Chapter 1
Castiel Novak has had his tumblr for years. He's gone through a multitude of fandoms, as proved by his long list of inactive blogs that he's too sentimental to delete. At the moment, his favorite blog is his Marvel one. He's accumulated a few thousand followers over the last couple months, and though he occasionally gets some asks and tags, he doesn't talk with most of them very often.
That all changes with his face reveal.
Castiel doesn't think much of it at first. People do it all the time. He barely even gets any notes on the picture. He doesn't even find the small 1 in his messages alarming until he opens it the next day.
smithnwesson: Hi Castiel
The first time Castiel reads the message, he instantly drops his phone on his bed. Frozen in shock, he doesn't do anything at first. Someone knows who he is. He's never said his name online, so it's someone that recognizes him, and he already knows his friends don't have tumblrs. This could be bad. This could be very, very bad.
It takes him almost a full three minutes to pick his phone up again, just trying to process this. With shaking hands, he slowly types out a response.
marvelbutmostlyloki: How do you know my name?
Smith and Wesson replies almost immediately, which is almost a relief. At least he doesn't have to wait in suspense for ages.
smithnwesson: I saw your selfie
smithnwesson: & I go to your school
Castiel pulls his legs up to his chest, rocking back and forth slightly as he digs his toes into his mattress. Someone from school found his tumblr? His private tumblr, with secrets that would kill him to let get out? Oh, god, what does he do?

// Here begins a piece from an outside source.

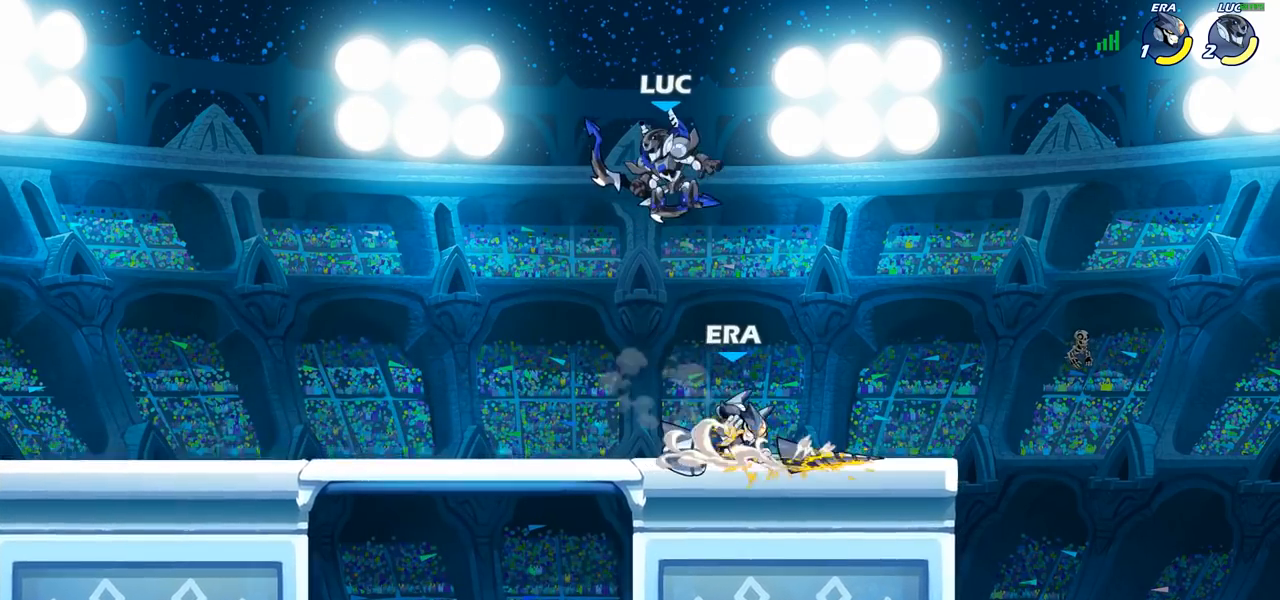
{"buttons": [], "left_stick": "down-left", "right_stick": "center", "events": [[50, "left_stick", "down"], [133, "left_stick", "center"], [233, "CROSS", "down"], [250, "left_stick", "left"], [350, "CROSS", "up"], [483, "left_stick", "down-left"]]}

marvelbutmostlyloki: Who are you?
smithnwesson: Sorry, not giving out my name
marvelbutmostlyloki: What do you want?
smithnwesson: Idk mostly just to say hi
smithnwesson: That's why my first message was hi
smithnwesson: What's up Castiel
marvelbutmostlyloki: Please don't say my name.
smithnwesson: ?
smithnwesson: But I know your name
smithnwesson: Why would I pretend I don't?
smithnwesson: It's not like anyone else is gonna see my tumblr or anything
marvelbutmostlyloki: I still don't want you saying my name. It makes me uncomfortable.
smithnwesson: Y tho
smithnwesson: Unless you're trans and Castiel is your dead name I guess idk
marvelbutmostlyloki: No, I'm not trans, and that's still my name, but it makes me uncomfortable to see it online so please don't use it.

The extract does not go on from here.